The performance of MFC with the biocathode containing bacteria and microalgae as compared to that of MFC without the biocathode increased by 55% in power density (54.48 mW/m2) (Yadav et al., 2020). On the other hand, some MFC with biocathode compared to abiotic cathode had low current density (13.45 mA/m2 in compare to 53.5 mA/m2), but the COD removal efficiency from wastewater improved to 96% (Elakkiya and Niju, 2020).
Conclusions
Microalgae and cyanobacteria as pure cultures and in mixed cultures with bacteria can be used in biocathode to remove carbon compounds, nitrogen compounds, phosphorus compounds, antibiotics, and heavy metals. Morover, biocathodes with microalgae can be used for desalination of water, electricity generation, and wastewater treatment after passing through the anode chamber along with removal of carbon dioxide.
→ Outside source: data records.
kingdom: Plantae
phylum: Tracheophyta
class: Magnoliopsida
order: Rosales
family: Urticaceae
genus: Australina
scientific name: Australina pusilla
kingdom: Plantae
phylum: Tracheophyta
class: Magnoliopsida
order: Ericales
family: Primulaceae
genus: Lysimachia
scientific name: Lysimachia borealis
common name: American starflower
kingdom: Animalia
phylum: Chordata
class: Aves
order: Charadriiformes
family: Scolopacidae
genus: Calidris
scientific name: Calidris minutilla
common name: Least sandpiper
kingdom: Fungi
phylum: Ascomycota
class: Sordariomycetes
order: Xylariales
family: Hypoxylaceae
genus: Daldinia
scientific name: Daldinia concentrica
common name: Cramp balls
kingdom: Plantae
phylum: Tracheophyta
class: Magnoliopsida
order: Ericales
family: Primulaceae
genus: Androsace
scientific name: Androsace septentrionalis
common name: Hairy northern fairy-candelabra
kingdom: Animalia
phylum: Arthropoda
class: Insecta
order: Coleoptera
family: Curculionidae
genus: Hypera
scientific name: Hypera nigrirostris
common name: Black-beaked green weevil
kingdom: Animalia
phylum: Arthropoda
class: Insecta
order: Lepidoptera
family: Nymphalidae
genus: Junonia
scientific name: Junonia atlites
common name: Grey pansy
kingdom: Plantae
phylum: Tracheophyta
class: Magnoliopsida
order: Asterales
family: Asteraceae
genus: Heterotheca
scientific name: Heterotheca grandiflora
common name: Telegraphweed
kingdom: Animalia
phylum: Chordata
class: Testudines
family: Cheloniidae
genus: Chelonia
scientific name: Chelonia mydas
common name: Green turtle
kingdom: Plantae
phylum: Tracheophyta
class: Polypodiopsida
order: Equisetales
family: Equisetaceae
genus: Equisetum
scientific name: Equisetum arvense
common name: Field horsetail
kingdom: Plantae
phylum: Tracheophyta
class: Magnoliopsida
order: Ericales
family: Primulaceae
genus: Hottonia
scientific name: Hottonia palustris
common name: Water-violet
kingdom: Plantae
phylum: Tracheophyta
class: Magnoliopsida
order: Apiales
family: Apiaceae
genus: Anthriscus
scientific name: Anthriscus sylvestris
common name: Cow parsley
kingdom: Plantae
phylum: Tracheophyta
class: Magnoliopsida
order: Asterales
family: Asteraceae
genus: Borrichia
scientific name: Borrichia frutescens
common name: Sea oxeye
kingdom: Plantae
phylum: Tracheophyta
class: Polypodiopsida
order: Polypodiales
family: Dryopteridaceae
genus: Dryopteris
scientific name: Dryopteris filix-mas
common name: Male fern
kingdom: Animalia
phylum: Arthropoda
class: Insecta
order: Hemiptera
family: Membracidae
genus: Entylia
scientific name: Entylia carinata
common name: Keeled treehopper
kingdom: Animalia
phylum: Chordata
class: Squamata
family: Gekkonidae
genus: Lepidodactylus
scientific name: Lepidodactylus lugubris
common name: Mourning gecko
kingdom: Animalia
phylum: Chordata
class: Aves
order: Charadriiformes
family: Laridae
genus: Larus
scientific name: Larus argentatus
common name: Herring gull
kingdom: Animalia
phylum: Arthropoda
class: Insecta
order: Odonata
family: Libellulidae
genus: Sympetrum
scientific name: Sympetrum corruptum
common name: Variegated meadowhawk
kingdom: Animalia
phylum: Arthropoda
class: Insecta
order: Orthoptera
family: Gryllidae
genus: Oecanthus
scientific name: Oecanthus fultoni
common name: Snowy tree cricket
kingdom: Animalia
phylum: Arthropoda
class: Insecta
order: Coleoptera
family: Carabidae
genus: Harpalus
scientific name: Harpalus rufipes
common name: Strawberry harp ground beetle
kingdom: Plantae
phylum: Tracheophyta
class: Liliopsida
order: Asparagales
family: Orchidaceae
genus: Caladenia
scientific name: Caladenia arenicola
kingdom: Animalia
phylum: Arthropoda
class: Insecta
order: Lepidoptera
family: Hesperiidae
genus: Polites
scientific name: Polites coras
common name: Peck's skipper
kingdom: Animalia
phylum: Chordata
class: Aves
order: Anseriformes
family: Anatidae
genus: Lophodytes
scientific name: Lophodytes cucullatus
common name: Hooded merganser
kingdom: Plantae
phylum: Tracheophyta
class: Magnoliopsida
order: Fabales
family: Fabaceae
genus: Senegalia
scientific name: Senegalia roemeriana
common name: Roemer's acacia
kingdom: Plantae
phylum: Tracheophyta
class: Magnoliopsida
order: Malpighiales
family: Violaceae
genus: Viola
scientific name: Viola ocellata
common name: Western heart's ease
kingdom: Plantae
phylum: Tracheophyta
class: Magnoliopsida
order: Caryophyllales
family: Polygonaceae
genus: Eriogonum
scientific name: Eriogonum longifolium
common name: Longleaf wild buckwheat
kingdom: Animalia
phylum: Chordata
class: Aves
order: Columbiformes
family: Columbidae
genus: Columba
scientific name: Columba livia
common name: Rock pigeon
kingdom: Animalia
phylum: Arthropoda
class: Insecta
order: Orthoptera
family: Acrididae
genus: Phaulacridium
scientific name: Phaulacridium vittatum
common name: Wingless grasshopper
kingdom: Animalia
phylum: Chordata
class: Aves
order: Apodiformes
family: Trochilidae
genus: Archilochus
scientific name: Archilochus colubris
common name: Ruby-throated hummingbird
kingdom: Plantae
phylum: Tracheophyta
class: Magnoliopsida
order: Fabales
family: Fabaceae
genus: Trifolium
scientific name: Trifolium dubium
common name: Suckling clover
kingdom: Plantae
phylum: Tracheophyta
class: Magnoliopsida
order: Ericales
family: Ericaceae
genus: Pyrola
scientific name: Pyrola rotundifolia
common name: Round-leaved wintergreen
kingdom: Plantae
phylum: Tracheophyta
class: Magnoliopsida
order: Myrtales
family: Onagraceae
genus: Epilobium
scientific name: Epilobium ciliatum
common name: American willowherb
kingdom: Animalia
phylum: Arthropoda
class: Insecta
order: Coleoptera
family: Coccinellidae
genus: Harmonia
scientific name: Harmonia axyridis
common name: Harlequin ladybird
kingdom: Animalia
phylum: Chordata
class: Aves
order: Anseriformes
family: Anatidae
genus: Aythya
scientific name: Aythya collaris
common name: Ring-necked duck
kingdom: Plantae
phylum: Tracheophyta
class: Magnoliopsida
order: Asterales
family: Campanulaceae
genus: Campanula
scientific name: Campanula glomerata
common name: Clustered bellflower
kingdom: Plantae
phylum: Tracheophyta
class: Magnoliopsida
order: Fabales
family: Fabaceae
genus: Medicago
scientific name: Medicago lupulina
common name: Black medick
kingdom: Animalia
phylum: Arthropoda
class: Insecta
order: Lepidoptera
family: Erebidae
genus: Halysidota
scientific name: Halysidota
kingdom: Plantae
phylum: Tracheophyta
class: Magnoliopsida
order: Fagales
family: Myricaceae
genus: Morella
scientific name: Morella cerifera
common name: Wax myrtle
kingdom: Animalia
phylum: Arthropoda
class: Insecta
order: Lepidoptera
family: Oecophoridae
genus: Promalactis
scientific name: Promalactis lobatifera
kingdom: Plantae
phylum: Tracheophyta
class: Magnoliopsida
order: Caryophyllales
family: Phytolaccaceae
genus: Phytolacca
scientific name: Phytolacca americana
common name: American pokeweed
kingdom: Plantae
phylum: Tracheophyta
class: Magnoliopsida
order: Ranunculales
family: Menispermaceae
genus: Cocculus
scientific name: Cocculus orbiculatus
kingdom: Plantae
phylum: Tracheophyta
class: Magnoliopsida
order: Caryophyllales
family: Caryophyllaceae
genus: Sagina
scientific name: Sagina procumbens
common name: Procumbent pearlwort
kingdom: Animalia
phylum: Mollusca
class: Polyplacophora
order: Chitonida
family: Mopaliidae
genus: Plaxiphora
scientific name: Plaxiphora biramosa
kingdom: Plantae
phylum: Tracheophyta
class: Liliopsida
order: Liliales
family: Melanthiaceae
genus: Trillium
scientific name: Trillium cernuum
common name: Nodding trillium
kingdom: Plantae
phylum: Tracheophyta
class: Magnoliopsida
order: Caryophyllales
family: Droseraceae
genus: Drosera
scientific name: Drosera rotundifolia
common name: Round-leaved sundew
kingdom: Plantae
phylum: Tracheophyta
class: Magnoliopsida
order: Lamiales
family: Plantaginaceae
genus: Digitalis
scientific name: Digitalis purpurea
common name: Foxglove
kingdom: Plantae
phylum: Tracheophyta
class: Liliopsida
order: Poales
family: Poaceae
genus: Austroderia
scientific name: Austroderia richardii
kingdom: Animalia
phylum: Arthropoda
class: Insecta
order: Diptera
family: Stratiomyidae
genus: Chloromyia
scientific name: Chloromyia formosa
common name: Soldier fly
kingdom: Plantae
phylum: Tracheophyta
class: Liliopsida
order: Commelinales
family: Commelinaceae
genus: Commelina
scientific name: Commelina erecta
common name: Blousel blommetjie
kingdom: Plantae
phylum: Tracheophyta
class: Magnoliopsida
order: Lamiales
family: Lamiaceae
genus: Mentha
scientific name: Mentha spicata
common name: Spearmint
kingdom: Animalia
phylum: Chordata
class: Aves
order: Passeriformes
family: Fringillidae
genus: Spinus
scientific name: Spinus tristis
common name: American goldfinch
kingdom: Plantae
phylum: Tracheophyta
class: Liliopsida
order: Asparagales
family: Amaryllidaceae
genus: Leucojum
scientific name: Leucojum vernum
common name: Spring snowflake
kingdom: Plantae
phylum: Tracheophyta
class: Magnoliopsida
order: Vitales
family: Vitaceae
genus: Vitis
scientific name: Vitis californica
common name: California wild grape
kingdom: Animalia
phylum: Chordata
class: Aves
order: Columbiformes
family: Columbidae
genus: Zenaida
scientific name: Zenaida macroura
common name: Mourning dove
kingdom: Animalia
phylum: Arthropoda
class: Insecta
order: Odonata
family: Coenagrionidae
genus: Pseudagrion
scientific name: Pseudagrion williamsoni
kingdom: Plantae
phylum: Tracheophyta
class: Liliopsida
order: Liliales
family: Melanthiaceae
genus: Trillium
The development of BFCs with microalgae and cyanobacteria as biological agents of biocathodes could enable energyefficient wastewater treatment and production of addedvalue compounds in microalgae biomass. Furthermore, the obtained biomass of microalgae can be used as a substrate at the anode of BFC or to produce added-value products such lutein, violaxanthin, astaxanthin, and cantaxanthin and biodiesel, which could confirm that BFC is economically viable. Modification of electrodes by polymers can improve the performance of BFC and enhance the adhesion of bacteria on the anode or cathode. Further studies on the synergistic effect of light (photoperiod and illuminance), pH, temperature, modification of electrodes, etc. are necessary to determine the optimal technological parameters of the full BFC. It should be noted that estimation their effect on technology (in order to increase power density or carbon capture and nitrogen compounds removal) will depend on the target product, namely the accumulation of biomass, oxygen production.